ブランドの教科書に載っている戦略論では、ブランドはつくれません!
「ブランドなんか大嫌いなブランド担当者が33年かかって、たどり着いたブランド論(実践編)」第7回のテーマは、ずばり「ブランド戦略」です。
私がこれまで実務者としてブランドづくりに取り組み、わかったことは「ブランドの教科書に書いてあるブランド戦略は、机上の空論なので使えない」ということです。そして使える戦略がないまま、小手先の戦術だけでブランドをつくろうとしてしまう。このことが、実務者がブランドをつくれない大きな要因となっています。
今回は、実務者にとっての実践的なブランド戦略について説明します。
再確認すべきは、やっぱりブランドの「定義」と「目的」
ブランド戦略をつくる際に、まず最初にやるべきはブランドの定義を再確認することです。定義があいまいだったり、間違っているとブランド戦略もつくれません。この連載で詳述してきましたが、実務者にとってのブランド定義とは『(ブランドを)思い出すきっかけになるものに出会ったときに(→知っていることに気づき→)その瞬間に頭の中になんとなく自然に浮かんだ勝手なイメージ』です。
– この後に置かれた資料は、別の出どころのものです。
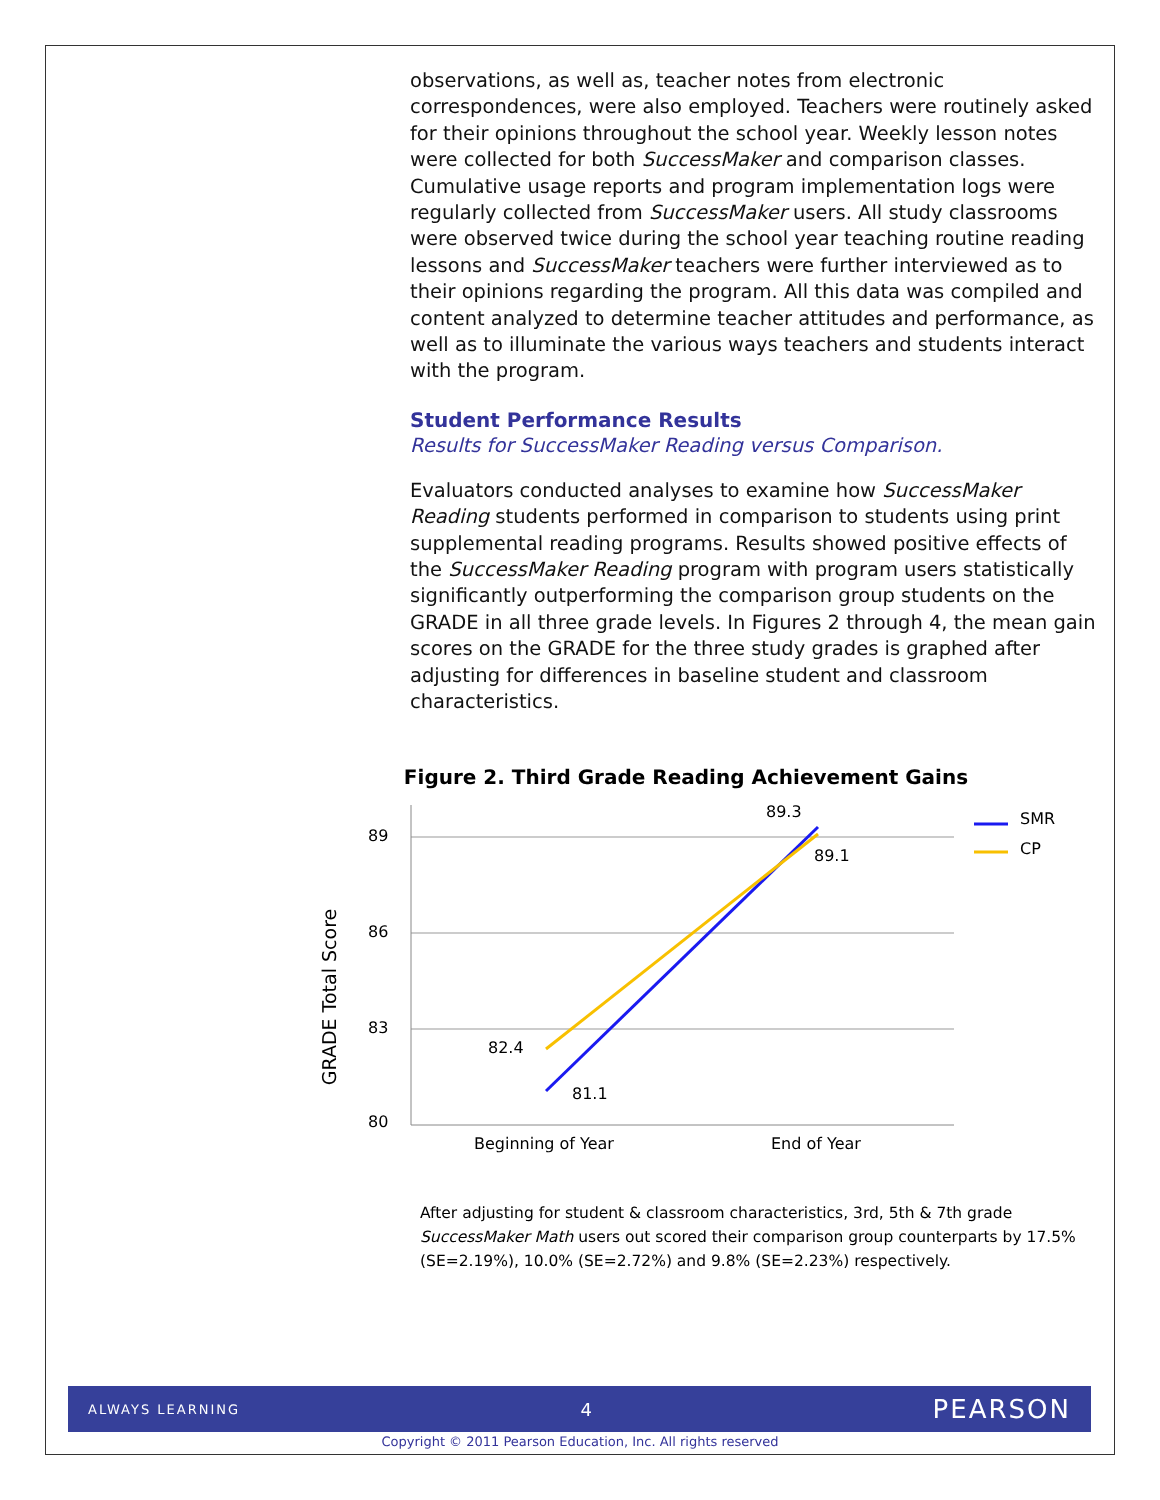observations, as well as, teacher notes from electronic correspondences, were also employed. Teachers were routinely asked for their opinions throughout the school year. Weekly lesson notes were collected for both SuccessMaker and comparison classes. Cumulative usage reports and program implementation logs were regularly collected from SuccessMaker users. All study classrooms were observed twice during the school year teaching routine reading lessons and SuccessMaker teachers were further interviewed as to their opinions regarding the program. All this data was compiled and content analyzed to determine teacher attitudes and performance, as well as to illuminate the various ways teachers and students interact with the program.
Student Performance Results
Results for SuccessMaker Reading versus Comparison.
Evaluators conducted analyses to examine how SuccessMaker Reading students performed in comparison to students using print supplemental reading programs. Results showed positive effects of the SuccessMaker Reading program with program users statistically significantly outperforming the comparison group students on the GRADE in all three grade levels. In Figures 2 through 4, the mean gain scores on the GRADE for the three study grades is graphed after adjusting for differences in baseline student and classroom characteristics.
Figure 2. Third Grade Reading Achievement Gains
GRADE Total Score
89
86
83
80
89.3
89.1
82.4
81.1
Beginning of Year
End of Year
SMR
CP
After adjusting for student & classroom characteristics, 3rd, 5th & 7th grade SuccessMaker Math users out scored their comparison group counterparts by 17.5% (SE=2.19%), 10.0% (SE=2.72%) and 9.8% (SE=2.23%) respectively.
ALWAYS LEARNING 4 PEARSON
Copyright © 2011 Pearson Education, Inc. All rights reserved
この頭の中に何となく浮かんだイメージを、あえて一言で表現すると「妄想」になります。つまりブランドとは生活者の頭の中にある「妄想(イメージ)」であり、「約束」や「差別化」などではありません(※詳細は本連載の前篇である「ブランドなんか大嫌いなブランド担当者が33年かかって、たどり着いたブランド論」をご覧ください)。
これまでの連載の中で、私はブランドを5段階のレベル(価値)に分類しました。
企業・商品が生活者から「知っている」状態(レベル)になれば、その企業・商品はブランドになったと言えます。この「知っている」レベルから始まり、「嫌いではない」レベルへ、さらには最終的には「なんとなく好き」になることを目指していきます。
ブランドづくりの目的は、お金を儲けることです。「知っている」だけでもお金儲けはできますが、「知っている」から「なんとなく好き」に至ること、つまりブランドのレベルが上がることで、よりお金儲けができるようになるのです。
すなわち、実務者のブランドづくりの究極の目的は、「あなたの企業・商品を世界中の人がなんとなく好きなレベル」にまで引き上げることで「あなたの企業・商品のお金儲けを最大化」することとなります。